Lungi dall’essere semplicemente una situazione che scade nel ridicolo, accezione questa maggiormente legata alla contemporaneità, la farsa comica è una ben definita forma del teatro musicale, un genere assai diffuso fra l’ultimo decennio del ‘700 e i primi due dell’800 e a cui anche La scala di seta di Gioachino Rossini appartiene.

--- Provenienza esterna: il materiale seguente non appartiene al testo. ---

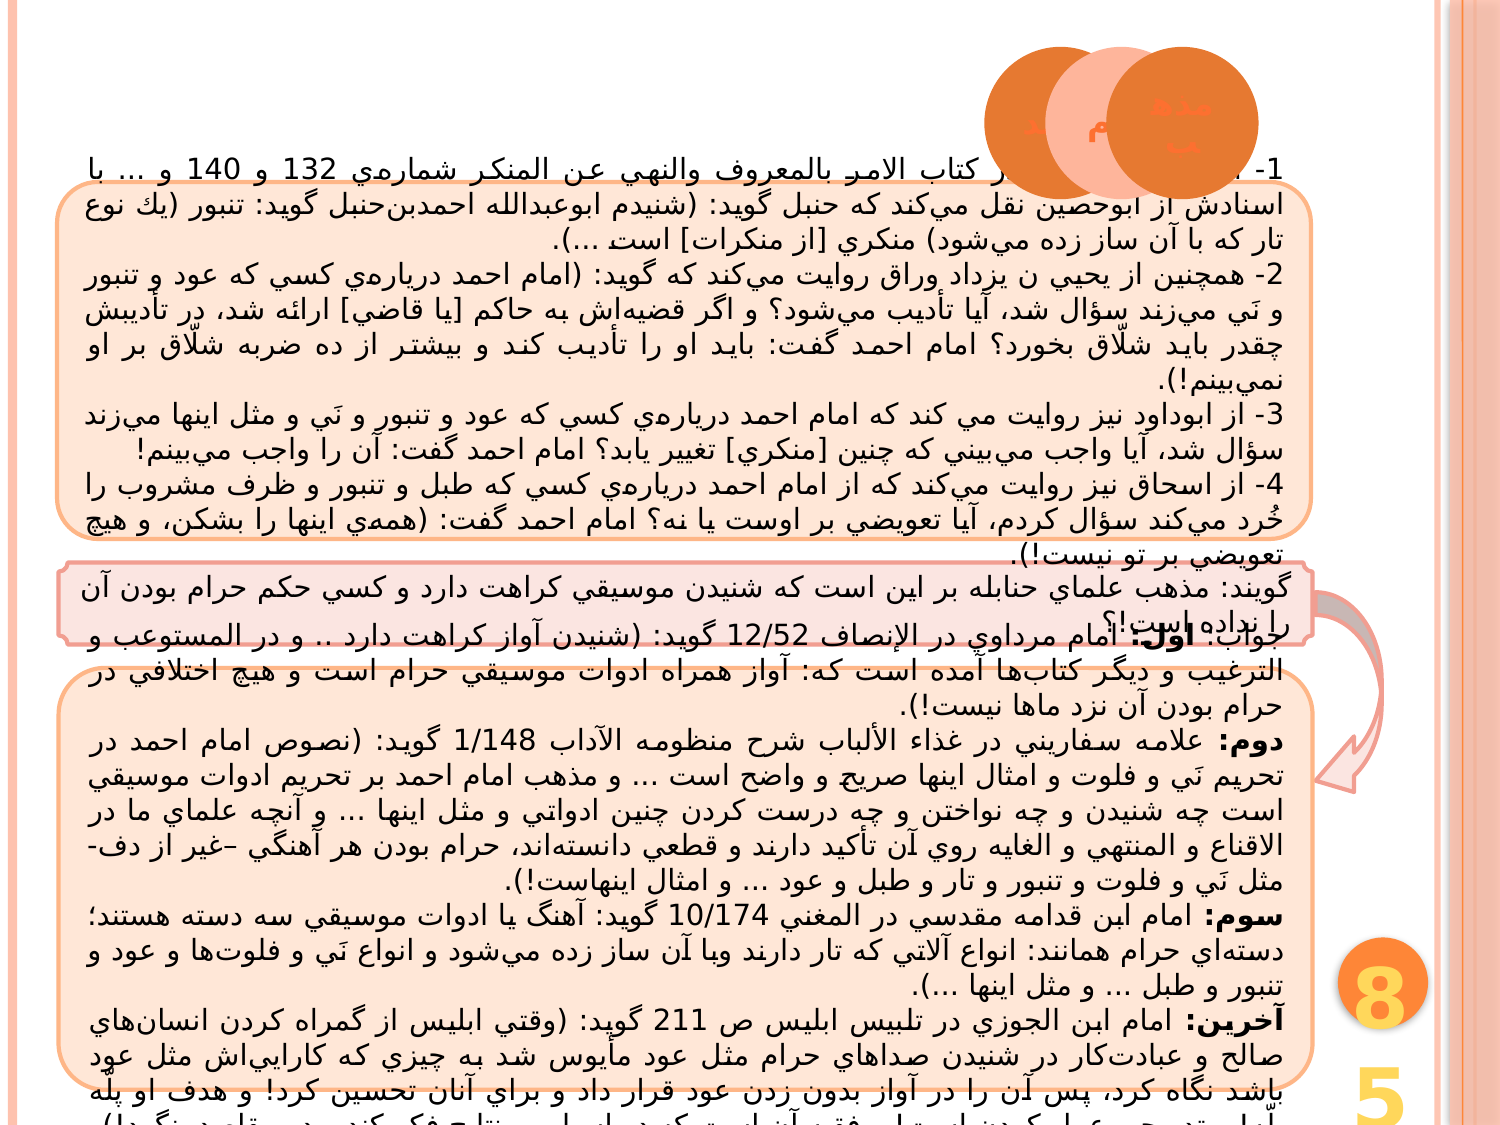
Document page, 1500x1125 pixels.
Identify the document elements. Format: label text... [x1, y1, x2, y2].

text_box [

Caratteristiche precipue del genere sono la brevità, la presenza di pochi e specifici personaggi, l’assenza del coro, ed un argomento comico o semiserio, pur con brevi inserzioni di tono sentimentale. Inoltre, ai tempi di Rossini, la forma della farsa comica (o giocosa) era talmente diffusa e peculiare che ad esempio a Venezia aveva un teatro ad essa dedicato: il Teatro San Moisè, la cui programmazione era maggiormente rivolta ad un pubblico popolare e per il quale lo stesso Rossini compose ben cinque farse, che furono per l’allora giovane compositore pesarese propedeutiche per lo sviluppo del suo stile più maturo.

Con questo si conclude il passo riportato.